## The problem
Please copy every line of the items below word for word, from the first to the last.

## Data section

* * * * *

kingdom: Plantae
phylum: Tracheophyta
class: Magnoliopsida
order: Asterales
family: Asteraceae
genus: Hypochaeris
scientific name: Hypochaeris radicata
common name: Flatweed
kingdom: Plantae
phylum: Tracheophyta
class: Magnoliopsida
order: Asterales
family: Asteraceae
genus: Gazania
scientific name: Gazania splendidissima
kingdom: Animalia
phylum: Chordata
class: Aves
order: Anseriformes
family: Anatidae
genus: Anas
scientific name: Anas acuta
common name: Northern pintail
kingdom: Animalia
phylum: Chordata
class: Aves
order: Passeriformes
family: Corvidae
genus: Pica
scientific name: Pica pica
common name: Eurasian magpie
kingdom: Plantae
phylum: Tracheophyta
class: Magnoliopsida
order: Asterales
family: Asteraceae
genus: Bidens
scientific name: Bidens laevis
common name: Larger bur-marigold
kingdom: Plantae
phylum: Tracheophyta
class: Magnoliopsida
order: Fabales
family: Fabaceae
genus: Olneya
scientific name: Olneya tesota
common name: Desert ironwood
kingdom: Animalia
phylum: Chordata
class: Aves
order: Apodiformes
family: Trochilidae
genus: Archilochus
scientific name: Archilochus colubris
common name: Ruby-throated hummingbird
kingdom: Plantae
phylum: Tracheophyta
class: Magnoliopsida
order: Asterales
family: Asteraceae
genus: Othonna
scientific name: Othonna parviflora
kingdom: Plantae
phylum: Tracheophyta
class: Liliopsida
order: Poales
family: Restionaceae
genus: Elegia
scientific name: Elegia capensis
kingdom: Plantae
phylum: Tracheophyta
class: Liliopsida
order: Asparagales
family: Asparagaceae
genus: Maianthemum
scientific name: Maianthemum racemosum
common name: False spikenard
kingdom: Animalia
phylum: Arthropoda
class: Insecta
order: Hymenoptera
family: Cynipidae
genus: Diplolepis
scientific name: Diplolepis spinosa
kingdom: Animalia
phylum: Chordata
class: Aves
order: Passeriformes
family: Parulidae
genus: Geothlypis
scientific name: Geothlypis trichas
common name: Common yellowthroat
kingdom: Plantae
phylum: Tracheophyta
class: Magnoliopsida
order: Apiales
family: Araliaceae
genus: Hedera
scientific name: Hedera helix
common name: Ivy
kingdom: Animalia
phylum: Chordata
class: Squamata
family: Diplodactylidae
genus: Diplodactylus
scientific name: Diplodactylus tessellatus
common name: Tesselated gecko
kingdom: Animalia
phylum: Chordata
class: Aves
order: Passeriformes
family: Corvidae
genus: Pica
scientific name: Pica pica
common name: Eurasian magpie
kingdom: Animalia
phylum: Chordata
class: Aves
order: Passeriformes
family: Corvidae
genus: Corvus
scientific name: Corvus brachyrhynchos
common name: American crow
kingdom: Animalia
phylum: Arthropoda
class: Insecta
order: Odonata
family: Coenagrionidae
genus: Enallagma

* * * * *

## Output below
kingdom: Plantae
phylum: Tracheophyta
class: Magnoliopsida
order: Asterales
family: Asteraceae
genus: Hypochaeris
scientific name: Hypochaeris radicata
common name: Flatweed
kingdom: Plantae
phylum: Tracheophyta
class: Magnoliopsida
order: Asterales
family: Asteraceae
genus: Gazania
scientific name: Gazania splendidissima
kingdom: Animalia
phylum: Chordata
class: Aves
order: Anseriformes
family: Anatidae
genus: Anas
scientific name: Anas acuta
common name: Northern pintail
kingdom: Animalia
phylum: Chordata
class: Aves
order: Passeriformes
family: Corvidae
genus: Pica
scientific name: Pica pica
common name: Eurasian magpie
kingdom: Plantae
phylum: Tracheophyta
class: Magnoliopsida
order: Asterales
family: Asteraceae
genus: Bidens
scientific name: Bidens laevis
common name: Larger bur-marigold
kingdom: Plantae
phylum: Tracheophyta
class: Magnoliopsida
order: Fabales
family: Fabaceae
genus: Olneya
scientific name: Olneya tesota
common name: Desert ironwood
kingdom: Animalia
phylum: Chordata
class: Aves
order: Apodiformes
family: Trochilidae
genus: Archilochus
scientific name: Archilochus colubris
common name: Ruby-throated hummingbird
kingdom: Plantae
phylum: Tracheophyta
class: Magnoliopsida
order: Asterales
family: Asteraceae
genus: Othonna
scientific name: Othonna parviflora
kingdom: Plantae
phylum: Tracheophyta
class: Liliopsida
order: Poales
family: Restionaceae
genus: Elegia
scientific name: Elegia capensis
kingdom: Plantae
phylum: Tracheophyta
class: Liliopsida
order: Asparagales
family: Asparagaceae
genus: Maianthemum
scientific name: Maianthemum racemosum
common name: False spikenard
kingdom: Animalia
phylum: Arthropoda
class: Insecta
order: Hymenoptera
family: Cynipidae
genus: Diplolepis
scientific name: Diplolepis spinosa
kingdom: Animalia
phylum: Chordata
class: Aves
order: Passeriformes
family: Parulidae
genus: Geothlypis
scientific name: Geothlypis trichas
common name: Common yellowthroat
kingdom: Plantae
phylum: Tracheophyta
class: Magnoliopsida
order: Apiales
family: Araliaceae
genus: Hedera
scientific name: Hedera helix
common name: Ivy
kingdom: Animalia
phylum: Chordata
class: Squamata
family: Diplodactylidae
genus: Diplodactylus
scientific name: Diplodactylus tessellatus
common name: Tesselated gecko
kingdom: Animalia
phylum: Chordata
class: Aves
order: Passeriformes
family: Corvidae
genus: Pica
scientific name: Pica pica
common name: Eurasian magpie
kingdom: Animalia
phylum: Chordata
class: Aves
order: Passeriformes
family: Corvidae
genus: Corvus
scientific name: Corvus brachyrhynchos
common name: American crow
kingdom: Animalia
phylum: Arthropoda
class: Insecta
order: Odonata
family: Coenagrionidae
genus: Enallagma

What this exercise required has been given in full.